Простецкий наряд девочки состоял всего из двух предметов: рубахи из такого грубого холста, какой не годится даже для парусов, и желтого балахона без рукавов, скроенного на арагонский лад из старой материнской бумазейной юбки. Вышитая разноцветной шерстью птичка, обычное украшение подобных юбок, уцелела, ибо прочные шерстяные нити скрепляли прохудившуюся ткань, но производила странное впечатление. Птичий клюв располагался на талии девочки, лапки – у нижней кромки, а тельце, полускрытое складками, имело причудливую форму, как у химер на старинных византийских мозаиках.
Изабелла, Серафина и Субретка уселись на скамью рядом с девочкой, но даже их общая тяжесть оказалась не в состоянии уравновесить массивный корпус Дуэньи, усевшейся на другом конце. Мужчины расселись на других скамьях – на почтительном расстоянии от барона.
Несколько охапок хвороста оживили очаг; огонь загудел, и треск сухих веток, корчившихся в пламени, взбодрил путников, утомленных безостановочным движением на протяжении всего дня. К тому же некоторые из них уже исподволь ощущали воздействие нездоровых болотных испарений, которые особенно губительны в этой местности, окруженной застойными водами.
Месье Чирригири учтиво приблизился к гостям, придав своей зверской физиономии самый приветливый вид.

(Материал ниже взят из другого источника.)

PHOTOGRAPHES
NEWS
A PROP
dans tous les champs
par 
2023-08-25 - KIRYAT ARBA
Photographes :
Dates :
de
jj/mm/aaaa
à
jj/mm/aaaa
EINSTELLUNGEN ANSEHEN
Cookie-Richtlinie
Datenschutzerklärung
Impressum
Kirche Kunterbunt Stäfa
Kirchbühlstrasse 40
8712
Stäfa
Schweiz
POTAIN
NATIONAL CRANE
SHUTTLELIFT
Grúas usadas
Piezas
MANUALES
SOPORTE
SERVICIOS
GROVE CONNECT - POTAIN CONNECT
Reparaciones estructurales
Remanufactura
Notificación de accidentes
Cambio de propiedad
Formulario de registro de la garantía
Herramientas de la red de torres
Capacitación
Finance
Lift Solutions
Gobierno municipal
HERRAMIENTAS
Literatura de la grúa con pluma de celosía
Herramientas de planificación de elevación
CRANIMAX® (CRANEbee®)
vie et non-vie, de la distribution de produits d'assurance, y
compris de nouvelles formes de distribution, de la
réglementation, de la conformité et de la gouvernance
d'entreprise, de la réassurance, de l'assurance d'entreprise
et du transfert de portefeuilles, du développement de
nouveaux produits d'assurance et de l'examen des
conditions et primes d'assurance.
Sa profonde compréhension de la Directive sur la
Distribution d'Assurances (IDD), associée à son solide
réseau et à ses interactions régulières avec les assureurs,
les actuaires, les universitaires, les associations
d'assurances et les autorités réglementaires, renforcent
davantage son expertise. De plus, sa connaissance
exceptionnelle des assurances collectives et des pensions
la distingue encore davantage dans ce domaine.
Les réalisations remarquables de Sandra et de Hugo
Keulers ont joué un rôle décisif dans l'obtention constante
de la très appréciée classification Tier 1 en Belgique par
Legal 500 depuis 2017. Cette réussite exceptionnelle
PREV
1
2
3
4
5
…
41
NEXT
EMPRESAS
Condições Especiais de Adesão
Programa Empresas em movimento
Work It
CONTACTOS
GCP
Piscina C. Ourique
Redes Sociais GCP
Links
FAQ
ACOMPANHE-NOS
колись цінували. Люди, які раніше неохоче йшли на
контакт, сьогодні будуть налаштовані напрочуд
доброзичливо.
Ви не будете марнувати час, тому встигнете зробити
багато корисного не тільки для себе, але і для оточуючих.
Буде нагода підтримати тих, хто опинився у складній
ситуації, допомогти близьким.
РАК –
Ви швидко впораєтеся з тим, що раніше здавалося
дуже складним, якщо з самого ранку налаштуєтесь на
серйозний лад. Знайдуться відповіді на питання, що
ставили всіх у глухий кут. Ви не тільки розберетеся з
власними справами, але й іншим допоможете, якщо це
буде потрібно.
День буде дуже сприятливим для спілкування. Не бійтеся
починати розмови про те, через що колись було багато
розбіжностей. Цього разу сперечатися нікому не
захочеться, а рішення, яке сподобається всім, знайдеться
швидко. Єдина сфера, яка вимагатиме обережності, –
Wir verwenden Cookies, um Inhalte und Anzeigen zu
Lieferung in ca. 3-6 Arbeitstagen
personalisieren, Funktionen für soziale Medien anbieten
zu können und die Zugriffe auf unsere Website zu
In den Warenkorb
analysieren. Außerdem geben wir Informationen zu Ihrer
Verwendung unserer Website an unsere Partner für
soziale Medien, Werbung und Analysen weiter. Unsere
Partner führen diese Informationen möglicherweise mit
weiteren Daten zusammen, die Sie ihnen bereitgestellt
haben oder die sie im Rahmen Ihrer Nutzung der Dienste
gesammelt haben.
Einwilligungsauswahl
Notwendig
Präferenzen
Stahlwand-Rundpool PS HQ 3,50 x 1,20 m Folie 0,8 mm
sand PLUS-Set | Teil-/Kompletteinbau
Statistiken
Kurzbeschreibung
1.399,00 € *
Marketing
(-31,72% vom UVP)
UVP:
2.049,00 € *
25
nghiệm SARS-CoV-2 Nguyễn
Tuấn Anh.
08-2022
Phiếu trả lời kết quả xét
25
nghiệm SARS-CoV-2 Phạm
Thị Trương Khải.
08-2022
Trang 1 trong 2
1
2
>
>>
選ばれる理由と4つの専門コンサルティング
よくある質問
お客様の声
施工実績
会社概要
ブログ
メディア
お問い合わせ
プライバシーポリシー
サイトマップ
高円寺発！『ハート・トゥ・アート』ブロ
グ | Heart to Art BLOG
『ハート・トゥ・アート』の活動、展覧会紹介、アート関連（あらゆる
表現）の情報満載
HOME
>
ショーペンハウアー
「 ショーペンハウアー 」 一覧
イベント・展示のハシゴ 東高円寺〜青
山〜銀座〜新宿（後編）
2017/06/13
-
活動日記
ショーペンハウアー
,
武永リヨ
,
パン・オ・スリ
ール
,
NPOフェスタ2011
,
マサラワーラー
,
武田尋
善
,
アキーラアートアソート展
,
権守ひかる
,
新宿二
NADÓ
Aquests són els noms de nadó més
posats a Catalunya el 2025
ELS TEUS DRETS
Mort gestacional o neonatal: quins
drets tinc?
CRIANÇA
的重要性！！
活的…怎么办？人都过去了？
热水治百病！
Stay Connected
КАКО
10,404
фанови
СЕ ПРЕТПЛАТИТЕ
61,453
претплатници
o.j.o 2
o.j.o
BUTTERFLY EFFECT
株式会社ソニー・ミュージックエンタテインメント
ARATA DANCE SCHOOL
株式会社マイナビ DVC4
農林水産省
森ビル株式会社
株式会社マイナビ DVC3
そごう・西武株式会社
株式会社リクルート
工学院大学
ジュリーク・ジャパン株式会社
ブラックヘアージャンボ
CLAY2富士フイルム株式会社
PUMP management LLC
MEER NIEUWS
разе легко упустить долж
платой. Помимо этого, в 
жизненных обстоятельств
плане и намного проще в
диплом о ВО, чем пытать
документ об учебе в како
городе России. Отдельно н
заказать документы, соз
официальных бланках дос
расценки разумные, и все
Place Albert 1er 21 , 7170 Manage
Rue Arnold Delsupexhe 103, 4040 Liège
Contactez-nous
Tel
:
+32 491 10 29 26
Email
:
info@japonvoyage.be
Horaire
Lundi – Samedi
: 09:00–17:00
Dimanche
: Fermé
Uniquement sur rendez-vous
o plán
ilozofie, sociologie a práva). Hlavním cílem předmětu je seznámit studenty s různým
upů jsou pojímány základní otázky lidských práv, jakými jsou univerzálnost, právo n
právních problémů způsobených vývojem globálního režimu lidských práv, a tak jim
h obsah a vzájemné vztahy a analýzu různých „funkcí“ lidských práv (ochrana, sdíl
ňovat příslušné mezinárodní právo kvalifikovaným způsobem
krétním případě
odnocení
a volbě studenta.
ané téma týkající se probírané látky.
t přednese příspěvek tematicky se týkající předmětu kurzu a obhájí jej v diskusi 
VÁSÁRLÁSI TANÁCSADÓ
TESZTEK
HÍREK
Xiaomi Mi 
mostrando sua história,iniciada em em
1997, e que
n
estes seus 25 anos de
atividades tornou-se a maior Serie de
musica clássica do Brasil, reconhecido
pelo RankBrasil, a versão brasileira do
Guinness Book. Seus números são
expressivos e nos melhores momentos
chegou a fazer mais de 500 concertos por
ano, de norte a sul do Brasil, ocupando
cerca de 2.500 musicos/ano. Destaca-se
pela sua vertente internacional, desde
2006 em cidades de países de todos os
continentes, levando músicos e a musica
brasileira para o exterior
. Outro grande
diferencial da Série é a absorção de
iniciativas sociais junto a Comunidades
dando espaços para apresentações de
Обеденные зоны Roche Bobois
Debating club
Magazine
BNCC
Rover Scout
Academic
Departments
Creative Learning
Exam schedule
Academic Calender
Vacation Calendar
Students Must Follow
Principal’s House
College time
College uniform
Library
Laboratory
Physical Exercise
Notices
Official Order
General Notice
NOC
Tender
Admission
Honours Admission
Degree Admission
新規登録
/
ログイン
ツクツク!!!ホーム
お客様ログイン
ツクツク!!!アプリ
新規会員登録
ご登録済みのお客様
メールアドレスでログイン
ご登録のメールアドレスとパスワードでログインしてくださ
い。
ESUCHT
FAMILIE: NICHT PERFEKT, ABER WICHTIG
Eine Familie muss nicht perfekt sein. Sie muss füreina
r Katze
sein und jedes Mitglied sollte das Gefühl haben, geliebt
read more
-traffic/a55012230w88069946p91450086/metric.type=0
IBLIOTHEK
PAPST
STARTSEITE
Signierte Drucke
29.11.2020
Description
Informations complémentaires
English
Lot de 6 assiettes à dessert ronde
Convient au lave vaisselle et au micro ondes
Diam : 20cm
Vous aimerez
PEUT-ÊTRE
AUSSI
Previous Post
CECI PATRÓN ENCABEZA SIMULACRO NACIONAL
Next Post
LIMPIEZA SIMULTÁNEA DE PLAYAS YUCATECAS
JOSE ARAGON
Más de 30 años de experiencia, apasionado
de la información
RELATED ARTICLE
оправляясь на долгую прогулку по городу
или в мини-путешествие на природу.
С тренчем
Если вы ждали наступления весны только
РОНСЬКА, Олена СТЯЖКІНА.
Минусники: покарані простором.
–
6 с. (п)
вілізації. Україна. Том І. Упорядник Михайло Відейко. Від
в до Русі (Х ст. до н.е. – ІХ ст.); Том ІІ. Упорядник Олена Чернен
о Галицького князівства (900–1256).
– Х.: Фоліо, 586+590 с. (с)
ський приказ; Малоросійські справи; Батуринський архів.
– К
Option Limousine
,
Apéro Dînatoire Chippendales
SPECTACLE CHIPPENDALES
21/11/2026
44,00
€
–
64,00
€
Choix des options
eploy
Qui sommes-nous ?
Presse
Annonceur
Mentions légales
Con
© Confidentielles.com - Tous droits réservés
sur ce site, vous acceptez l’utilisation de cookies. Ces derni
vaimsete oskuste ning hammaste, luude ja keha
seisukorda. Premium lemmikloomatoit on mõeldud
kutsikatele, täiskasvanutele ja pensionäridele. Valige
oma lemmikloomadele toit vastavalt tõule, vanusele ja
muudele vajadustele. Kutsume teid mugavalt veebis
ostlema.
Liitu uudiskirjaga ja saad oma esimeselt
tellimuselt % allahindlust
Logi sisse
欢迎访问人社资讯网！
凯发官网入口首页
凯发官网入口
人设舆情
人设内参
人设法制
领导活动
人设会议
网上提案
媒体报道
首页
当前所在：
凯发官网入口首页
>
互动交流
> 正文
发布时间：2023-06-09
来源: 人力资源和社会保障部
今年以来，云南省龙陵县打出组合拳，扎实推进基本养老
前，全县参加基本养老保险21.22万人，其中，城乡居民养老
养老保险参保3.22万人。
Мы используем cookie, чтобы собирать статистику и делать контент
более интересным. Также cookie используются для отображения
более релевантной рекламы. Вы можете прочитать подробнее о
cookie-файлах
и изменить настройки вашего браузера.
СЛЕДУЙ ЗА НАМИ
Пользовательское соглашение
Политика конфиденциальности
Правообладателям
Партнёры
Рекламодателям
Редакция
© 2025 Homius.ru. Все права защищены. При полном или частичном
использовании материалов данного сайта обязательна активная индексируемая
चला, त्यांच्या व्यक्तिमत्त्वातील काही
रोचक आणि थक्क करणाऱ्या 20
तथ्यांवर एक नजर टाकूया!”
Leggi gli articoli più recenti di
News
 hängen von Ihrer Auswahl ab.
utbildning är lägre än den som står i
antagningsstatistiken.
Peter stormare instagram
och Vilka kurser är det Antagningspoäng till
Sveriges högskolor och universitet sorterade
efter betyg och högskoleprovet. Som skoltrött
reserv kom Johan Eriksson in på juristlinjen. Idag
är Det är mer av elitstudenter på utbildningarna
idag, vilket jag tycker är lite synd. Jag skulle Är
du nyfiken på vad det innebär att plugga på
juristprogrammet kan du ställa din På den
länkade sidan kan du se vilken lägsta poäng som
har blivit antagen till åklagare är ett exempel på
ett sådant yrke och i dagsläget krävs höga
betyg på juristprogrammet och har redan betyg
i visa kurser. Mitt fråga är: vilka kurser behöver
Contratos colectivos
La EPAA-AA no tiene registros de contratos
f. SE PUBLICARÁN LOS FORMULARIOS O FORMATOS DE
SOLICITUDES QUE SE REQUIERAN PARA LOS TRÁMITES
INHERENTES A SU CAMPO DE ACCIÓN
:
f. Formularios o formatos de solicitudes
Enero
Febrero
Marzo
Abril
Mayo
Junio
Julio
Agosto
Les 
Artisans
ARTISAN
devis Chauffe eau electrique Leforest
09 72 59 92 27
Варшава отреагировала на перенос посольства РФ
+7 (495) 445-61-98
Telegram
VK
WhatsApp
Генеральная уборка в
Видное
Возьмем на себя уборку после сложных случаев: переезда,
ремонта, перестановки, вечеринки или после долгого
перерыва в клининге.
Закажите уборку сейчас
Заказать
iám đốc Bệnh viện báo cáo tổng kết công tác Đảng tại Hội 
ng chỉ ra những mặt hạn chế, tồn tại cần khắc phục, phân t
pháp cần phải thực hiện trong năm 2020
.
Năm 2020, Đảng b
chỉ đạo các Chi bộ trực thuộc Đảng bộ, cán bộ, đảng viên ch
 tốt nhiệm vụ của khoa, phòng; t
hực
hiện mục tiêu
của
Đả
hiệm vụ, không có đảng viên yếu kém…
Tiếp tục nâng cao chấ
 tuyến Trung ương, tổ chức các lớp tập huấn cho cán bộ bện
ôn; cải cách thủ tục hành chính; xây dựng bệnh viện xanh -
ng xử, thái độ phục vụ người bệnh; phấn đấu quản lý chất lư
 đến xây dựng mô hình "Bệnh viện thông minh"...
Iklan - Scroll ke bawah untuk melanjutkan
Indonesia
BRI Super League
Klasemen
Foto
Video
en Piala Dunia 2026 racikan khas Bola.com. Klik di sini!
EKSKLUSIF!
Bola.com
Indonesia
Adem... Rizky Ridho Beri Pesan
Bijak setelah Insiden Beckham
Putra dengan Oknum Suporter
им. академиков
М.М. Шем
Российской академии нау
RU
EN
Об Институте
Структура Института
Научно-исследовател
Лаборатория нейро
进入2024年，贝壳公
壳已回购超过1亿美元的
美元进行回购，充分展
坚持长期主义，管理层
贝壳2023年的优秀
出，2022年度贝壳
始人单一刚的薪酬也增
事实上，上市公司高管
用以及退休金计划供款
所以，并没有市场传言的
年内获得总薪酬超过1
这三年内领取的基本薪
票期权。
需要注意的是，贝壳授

– Чем прикажете попотчевать вас, господа? Обычно-то у нас есть все, чем можно угодить даже самым знатным гостям. Какая жалость, что вы не приехали хотя бы вчера! Я приготовил кабанью голову с фисташками и пряностями, и она была до того хороша на вид и на вкус, что к сегодняшнему дню от нее не осталось ровным счетом ничего!
– В самом деле, весьма прискорбно, – заметил Педант, облизываясь от одной мысли о подобном деликатесе. – Кабанья голова с фисташками – мое любимейшее блюдо. Уж я бы с огромной охотой испортил бы ею собственный желудок!
– А что бы вы сказали о паштете из дичи, который умяли посетившие мое заведение сегодня утром господа, не оставив ни корочки, ни крошки?
– Я бы сказал, месье Чирригири, что то была великолепная еда, и воздал бы должное несравненному искусству повара. Но позвольте узнать, с какой стати вы разжигаете наш аппетит миражами блюд, от которых остались одни воспоминания? Вместо этих миражей, неспособных нас подкрепить, назовите-ка лучше те блюда, которые у вас имеются. Ибо, когда речь заходит о кухне, прошедшее время вызывает только досаду, а голодному желудку милее всего изъявительное наклонение настоящего времени. К черту прошедшее, там только отчаяние и длительный пост! Пожалейте же горемык, усталых и голодных, как псы, целый день гонявшие оленя, и не терзайте нас рассказами об усопших яствах!
– Вы правы, месье, воспоминаниями сыт не будешь, – подтвердил Чирригири, – я всего лишь сокрушаюсь, что так неосмотрительно растратил свои запасы. Еще вчера моя кладовая ломилась от снеди, а не далее как два часа назад я имел неосторожность отправить в замок шесть горшочков паштета из гусиной печени. И какая это была печень – великолепная, лакомая, поистине грандиозная!